The memory keeper
I have held off writing for nearly 11 weeks. In that time, I didn't write at first because I was afraid you would never be able to read my words. Later, I was afraid of what would happen to me if I started to speak; I feared that if I opened my mouth at all, I would start screaming and just not know how to stop. How would that help anyone?
It is the morning of Thursday, February 17. Around this time on Friday, December 3, you were up early. You had plans to go to Birmingham to pick up your new bike, and you were so excited that you practically levitated as you bounced from room to room, getting ready. Your backpack. Your new layers of clothing for the cold-weather ride. The check to pay off the bike.

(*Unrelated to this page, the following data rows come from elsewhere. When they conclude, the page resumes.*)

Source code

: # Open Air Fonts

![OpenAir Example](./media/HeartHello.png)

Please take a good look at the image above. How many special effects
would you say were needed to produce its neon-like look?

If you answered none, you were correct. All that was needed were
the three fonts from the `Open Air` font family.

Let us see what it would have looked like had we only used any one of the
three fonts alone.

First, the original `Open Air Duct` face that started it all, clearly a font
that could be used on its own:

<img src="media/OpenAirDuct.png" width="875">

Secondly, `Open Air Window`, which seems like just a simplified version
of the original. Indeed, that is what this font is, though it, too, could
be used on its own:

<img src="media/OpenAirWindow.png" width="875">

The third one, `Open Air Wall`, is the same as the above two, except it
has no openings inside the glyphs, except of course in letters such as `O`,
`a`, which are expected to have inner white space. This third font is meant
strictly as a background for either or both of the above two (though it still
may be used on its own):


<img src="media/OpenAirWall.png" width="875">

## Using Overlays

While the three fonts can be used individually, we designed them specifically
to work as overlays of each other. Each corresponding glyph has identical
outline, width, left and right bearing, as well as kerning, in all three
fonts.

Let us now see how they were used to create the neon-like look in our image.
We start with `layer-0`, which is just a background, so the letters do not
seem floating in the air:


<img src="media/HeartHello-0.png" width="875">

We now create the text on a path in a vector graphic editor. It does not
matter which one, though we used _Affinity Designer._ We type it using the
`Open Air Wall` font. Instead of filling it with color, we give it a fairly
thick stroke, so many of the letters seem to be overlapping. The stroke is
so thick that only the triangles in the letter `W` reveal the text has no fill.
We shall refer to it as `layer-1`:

Your new blue thermal shirt, the one you bought from Land's End, made your eyes seem especially blue. In the past few years, you've worn mostly earth tones, because they're easier for you to mix and match, and it's been a while since I've seen you in blue. It's a favorite of mine.
I went to work in my jeans and sweatshirt, and you headed to Birmingham in a one-way rental car so that you could bring the bike back. You called during my lunchtime to let me know you'd picked up the bike, and you were cheerful and excited, but vague. You were going to try to bring the bike home, but it was understood from our previous conversations that if you ran into bad weather, you would stop.
I have played that conversation back in my head countless times. I was busy, and the details of your conversation quickly escaped my mind, like normal conversations often do. In the first few weeks, I have asked myself over and over if my remembering the conversation more clearly would have made any difference, and even though I know now it would have made no difference at all, I still beat myself up over it.
During lunch, with my coworkers, I admitted my fears. I had not wanted you to buy the bike, but you were insistent, determined, focused. When you asked me on Thanksgiving if you could purchase it, you asked me one thing: What do I need to do to make you happy so I can buy this bike? I ranted about it around our department table, and my co-workers reassured me that you would be fine.
What happened next was both utterly simple, and gut-wrenchingly complex. You didn't come home.
There are voicemails on your phone that I don't have the emotional stability to listen to just yet. As Friday night went on, I began to shift from curiosity to concern to outright worry. The tenor of the messages began to change. When will you be here? shifted to I know I'm probably being a worrywort, could you call? and then to Look, I'm starting to panic, could you call me? I'd feel much better if I could hear your voice.
We are independent, see. Probably one of the most independent married couples I've ever known.
It turns out, though, there's a situation that punches every button I have: not knowing where you are.
I spent Friday night sewing on Tamara's quilt top, trying to stay positive, trying to steer my thoughts away from the boy who didn't answer his phone or reply to text messages, trying to remain strong and independent. Trying to wait for you to come home.
* * * * *
I dread writing these things publicly because I do not know what to do with the outpouring of sympathy and remembered grief that will come, but as the weeks have gone on, I realize that I must speak. I am your memory keeper now. I must hold these remembrances until you are ready to take them back for yourself, and if I do not write these remembrances down, I will lose them.
If I lose them, you lose them, and I can't allow that to happen.